In her assembly introduction, Upper School English teacher and department chair Patti Porcarelli noted that, “Valeria Luiselli is a collector of things and experiences…Each of Luiselli’s texts offers something new, something unexpected.” 

Luiselli is the author of Sidewalks (2014), a book of essays, and the internationally acclaimed novel Faces in the Crowd (2014), which won the Los Angeles Times Art Seidenbaum Award For Fiction. Her most recent novel, The Story of My Teeth, published in 2015, was a finalist for the National Book Critics Circle Award and the Best Translated Book Award, and won the Los Angeles Times Prize for Best Fiction. Luiselli’s fiction and non-fiction pieces have appeared in The New York Times, Granta, McSweeney’s, and the New Yorker. She writes in both Spanish and English, and her work has been translated into more than 20 languages.

Named one of the 20 best Mexican writers under 40, Luiselli has also received a National Book Foundation ‘5 under 35’ award.

Her latest book, published earlier this week, Tell Me How It Ends: An Essay in 40 Questions, explores the experiences of immigrant children as they travel to the United States seeking citizenship. Luiselli started volunteering as an interpreter in New York City’s federal immigration courts in 2015. Working mainly with unaccompanied children who had crossed the border from Mexico, she would ask them a standardized series of questions, translating their answers from Spanish to English. She would then meet with lawyers who would determine whether a defense could be made against deportation. The book is an extended essay describing her volunteer work, and also providing essential historical background about the Central American crisis.

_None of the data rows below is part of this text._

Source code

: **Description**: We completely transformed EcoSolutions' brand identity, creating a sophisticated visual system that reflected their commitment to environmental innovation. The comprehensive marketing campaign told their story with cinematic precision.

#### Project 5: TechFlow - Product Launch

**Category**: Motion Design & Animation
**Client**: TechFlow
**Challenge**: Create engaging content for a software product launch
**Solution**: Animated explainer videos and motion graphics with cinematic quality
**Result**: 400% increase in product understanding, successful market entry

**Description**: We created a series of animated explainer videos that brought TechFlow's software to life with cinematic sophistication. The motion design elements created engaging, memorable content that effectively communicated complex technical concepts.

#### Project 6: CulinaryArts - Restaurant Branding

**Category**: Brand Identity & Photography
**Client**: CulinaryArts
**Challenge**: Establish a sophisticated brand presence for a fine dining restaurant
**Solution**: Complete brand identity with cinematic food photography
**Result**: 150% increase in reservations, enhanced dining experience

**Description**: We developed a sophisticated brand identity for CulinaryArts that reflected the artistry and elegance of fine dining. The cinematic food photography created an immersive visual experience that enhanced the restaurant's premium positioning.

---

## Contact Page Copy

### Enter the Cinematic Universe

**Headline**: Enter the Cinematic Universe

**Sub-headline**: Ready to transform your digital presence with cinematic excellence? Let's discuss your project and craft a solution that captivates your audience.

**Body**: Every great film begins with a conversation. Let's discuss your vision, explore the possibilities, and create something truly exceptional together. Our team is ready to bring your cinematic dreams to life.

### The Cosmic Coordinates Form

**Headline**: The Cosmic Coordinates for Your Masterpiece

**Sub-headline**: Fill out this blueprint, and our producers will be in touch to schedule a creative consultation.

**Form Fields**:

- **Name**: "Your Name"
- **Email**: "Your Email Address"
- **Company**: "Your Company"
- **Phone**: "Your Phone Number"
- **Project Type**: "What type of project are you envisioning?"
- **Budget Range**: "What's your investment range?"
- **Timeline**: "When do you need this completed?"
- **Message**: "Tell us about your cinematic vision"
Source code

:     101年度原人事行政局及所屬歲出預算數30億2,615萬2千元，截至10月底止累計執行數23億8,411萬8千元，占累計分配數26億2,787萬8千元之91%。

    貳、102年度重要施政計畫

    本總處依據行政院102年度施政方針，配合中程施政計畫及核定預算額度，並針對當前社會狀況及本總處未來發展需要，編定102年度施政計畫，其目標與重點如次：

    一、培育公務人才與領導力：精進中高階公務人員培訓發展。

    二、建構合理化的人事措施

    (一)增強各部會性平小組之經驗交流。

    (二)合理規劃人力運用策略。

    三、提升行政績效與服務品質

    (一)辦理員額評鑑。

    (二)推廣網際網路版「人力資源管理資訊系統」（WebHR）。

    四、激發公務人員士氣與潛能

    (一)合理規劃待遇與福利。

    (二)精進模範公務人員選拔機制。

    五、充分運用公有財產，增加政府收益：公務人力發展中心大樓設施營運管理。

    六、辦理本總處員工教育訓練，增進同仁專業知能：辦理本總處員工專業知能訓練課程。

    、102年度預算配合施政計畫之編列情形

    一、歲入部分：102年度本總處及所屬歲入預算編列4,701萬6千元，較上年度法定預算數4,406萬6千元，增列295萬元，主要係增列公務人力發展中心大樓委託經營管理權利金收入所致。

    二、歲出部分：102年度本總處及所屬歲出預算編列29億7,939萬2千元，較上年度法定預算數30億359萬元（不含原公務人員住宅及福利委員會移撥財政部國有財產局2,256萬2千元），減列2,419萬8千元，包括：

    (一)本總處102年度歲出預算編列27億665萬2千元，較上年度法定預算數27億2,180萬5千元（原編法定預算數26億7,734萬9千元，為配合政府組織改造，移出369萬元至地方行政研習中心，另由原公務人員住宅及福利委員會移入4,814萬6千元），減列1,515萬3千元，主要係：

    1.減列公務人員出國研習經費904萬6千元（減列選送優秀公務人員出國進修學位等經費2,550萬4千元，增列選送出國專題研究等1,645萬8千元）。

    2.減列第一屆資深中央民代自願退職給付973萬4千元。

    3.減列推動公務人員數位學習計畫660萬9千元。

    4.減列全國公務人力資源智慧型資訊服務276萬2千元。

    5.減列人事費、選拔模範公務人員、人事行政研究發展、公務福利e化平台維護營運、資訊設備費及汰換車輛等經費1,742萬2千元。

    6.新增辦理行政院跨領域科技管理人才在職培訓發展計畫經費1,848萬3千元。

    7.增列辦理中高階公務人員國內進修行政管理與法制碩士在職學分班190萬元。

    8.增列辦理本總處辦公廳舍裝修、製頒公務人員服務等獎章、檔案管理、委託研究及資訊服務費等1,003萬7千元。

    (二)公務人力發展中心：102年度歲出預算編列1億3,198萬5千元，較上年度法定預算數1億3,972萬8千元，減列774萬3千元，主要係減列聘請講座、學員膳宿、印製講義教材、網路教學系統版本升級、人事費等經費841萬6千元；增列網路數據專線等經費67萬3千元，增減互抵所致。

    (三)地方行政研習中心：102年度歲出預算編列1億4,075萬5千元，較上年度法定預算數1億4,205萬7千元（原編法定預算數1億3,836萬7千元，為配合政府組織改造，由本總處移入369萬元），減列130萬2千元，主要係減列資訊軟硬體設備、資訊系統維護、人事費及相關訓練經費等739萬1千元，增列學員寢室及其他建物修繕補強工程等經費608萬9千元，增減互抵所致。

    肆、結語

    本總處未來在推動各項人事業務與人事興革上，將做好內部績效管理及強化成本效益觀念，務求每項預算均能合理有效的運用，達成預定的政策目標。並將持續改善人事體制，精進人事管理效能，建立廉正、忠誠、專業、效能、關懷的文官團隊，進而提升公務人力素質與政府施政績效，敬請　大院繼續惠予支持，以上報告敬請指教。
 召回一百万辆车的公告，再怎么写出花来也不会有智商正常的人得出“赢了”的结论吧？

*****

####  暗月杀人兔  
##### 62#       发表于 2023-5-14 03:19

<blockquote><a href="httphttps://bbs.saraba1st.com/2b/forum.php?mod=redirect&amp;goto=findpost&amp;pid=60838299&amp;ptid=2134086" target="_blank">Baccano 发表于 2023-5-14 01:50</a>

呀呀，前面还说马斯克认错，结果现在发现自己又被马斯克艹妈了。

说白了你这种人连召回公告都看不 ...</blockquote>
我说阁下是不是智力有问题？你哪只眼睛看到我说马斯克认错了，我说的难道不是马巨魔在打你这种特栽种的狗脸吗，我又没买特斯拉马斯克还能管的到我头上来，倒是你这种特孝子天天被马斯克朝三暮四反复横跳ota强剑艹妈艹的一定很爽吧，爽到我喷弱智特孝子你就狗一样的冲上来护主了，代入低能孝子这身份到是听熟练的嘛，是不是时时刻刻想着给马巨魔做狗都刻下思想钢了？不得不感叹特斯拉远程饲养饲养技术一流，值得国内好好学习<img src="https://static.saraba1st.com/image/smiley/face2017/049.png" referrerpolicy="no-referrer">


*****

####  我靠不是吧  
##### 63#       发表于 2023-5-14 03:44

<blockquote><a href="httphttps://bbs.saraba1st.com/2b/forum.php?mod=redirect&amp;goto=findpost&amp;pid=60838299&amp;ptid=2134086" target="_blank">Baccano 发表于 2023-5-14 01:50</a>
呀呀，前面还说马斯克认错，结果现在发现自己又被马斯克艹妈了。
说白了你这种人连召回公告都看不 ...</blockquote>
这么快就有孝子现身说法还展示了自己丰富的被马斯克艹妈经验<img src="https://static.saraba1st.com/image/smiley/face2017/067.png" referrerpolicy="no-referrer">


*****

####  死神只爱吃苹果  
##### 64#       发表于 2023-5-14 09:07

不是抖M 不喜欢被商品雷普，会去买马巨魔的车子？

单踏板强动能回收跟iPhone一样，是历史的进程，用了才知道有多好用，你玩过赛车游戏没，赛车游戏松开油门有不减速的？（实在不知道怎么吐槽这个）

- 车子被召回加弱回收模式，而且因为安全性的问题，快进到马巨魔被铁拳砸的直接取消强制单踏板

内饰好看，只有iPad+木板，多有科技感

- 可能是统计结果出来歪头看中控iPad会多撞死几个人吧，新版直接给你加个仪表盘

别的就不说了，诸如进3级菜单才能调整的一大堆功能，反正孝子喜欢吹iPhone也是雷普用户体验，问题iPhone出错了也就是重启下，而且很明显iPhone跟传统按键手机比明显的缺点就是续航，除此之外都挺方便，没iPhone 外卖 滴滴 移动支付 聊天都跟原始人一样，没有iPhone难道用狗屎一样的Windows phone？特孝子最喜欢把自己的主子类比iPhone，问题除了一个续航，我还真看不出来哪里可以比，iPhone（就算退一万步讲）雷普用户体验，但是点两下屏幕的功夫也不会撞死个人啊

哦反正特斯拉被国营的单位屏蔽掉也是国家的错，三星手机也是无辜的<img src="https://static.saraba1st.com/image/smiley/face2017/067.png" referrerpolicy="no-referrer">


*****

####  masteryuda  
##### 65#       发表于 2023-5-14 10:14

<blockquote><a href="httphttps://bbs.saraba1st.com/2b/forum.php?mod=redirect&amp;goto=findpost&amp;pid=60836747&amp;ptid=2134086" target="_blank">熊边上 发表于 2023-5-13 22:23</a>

In her review of Tell Me How It Ends, journalist and author Alma Guillermoprieto commented:

With Valeria Luiselli as our guide, we navigate the corridors of a system that tries and fails to reconcile America’s long-standing welcome of the poor, the terrorized, and the adventurous with its current fear and mistrust of immigrants. In the frightening year of 2017 this is a most necessary book, and a unique one, from a writer whose clear-eyed intelligence and marvelous literary imagination make every one of her narratives a compelling read.

In yesterday’s assembly, Luiselli read excerpts from Tell Me How It Ends, spoke about her work as a volunteer interpreter in New York City’s federal immigration court, and opened up the conversation to the Upper School, urging students to ask questions. Students also had the opportunity to participate in seminars with the author throughout the day.

We are grateful to Peter Baida’s family for generously supporting the Resident Writer. Peter, Class of 1968 at Park, won the prestigious O. Henry Award in 1999 for the title story in his collection, A Nurse’s Story.